Apple had been assisting the FBI in the case before the suit was filed, Cook told Time reporters in an interview for the magazine's March 28 cover story. The company complied with a warrant by providing "all information that we had about that phone" and "some other metadata" shortly after the December 2 attack, he said. About a month later, the FBI asked for more help with retrieving information from the phone, and Apple offered some strategies, which ended up not working.
"We were helping," Cook said. "We were consulting in addition to passing the information that we had on the phone, which was all the information that we had."
Then the FBI asked Apple to create and install software that would override the phone's security features and provide access to the needed information. Apple officials declined.
"Cook actually thought that might be the end of it," Time reports, but then last month the FBI obtained the court order, which Apple has been fighting. The agency had warned him that it might take legal action, but he thought that if this happened, he'd hear about it directly from the FBI. Instead, Cook heard it from the media -- and that didn't sit well with him.

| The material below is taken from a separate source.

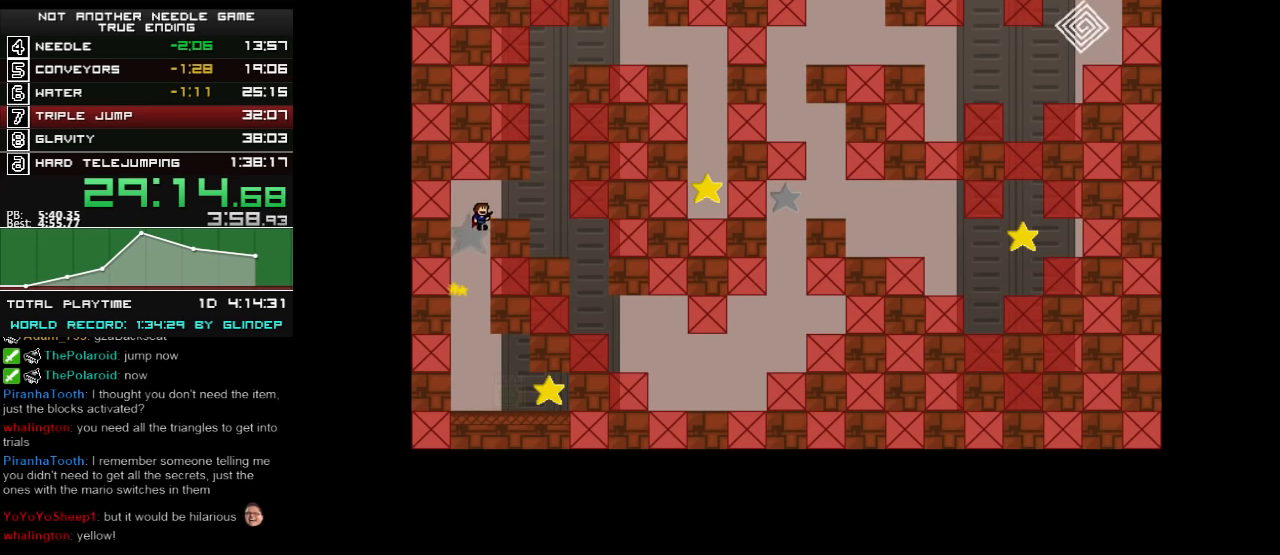
{"keys": [], "events": [[240, "shift_l", "up"], [320, "right", "up"], [380, "left", "down"], [420, "r", "down"], [440, "left", "up"], [440, "r", "up"]]}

"If I'm working with you for several months on things, if I have a relationship with you, and I decide one day I'm going to sue you, I'm a country boy at the end of the day: I'm going to pick up the phone and tell you I'm going to sue you," Cook told Time. "And so do I like their tactics? No. I don't. I'm seeing the government apparatus in a way I've never seen it before. ... Do I like them talking about or lying about our intentions? No. I'm offended by it. Deeply offended by it."
There are two primary reasons behind Apple's refusal to create the software, Time reports. One is that it could fall into the hands of hackers who could use it to gain access to anyone's iPhone and interfere with other computer programs, such as those that run the electricity grid and other societal necessities.
Also, if Apple complied, it would set a legal precedent. "Even if Apple deleted the tool as soon as the FBI was done with it, there would be a line around the block of district attorneys clutching iPhones in evidence baggies demanding that Apple write it all over again," the magazine observes.
While this decision has brought Apple substantial criticism, Cook expressed confidence that some good may come out of the conflict. "I think the dialogue that is happening now with a lot of different people and a lot of different viewpoints, people that agree with us and disagree with us, I think it's healthy and it's a part of democracy," he told Time. "So that part I'm really excited about. And I'm optimistic that we'll get to the right conclusion."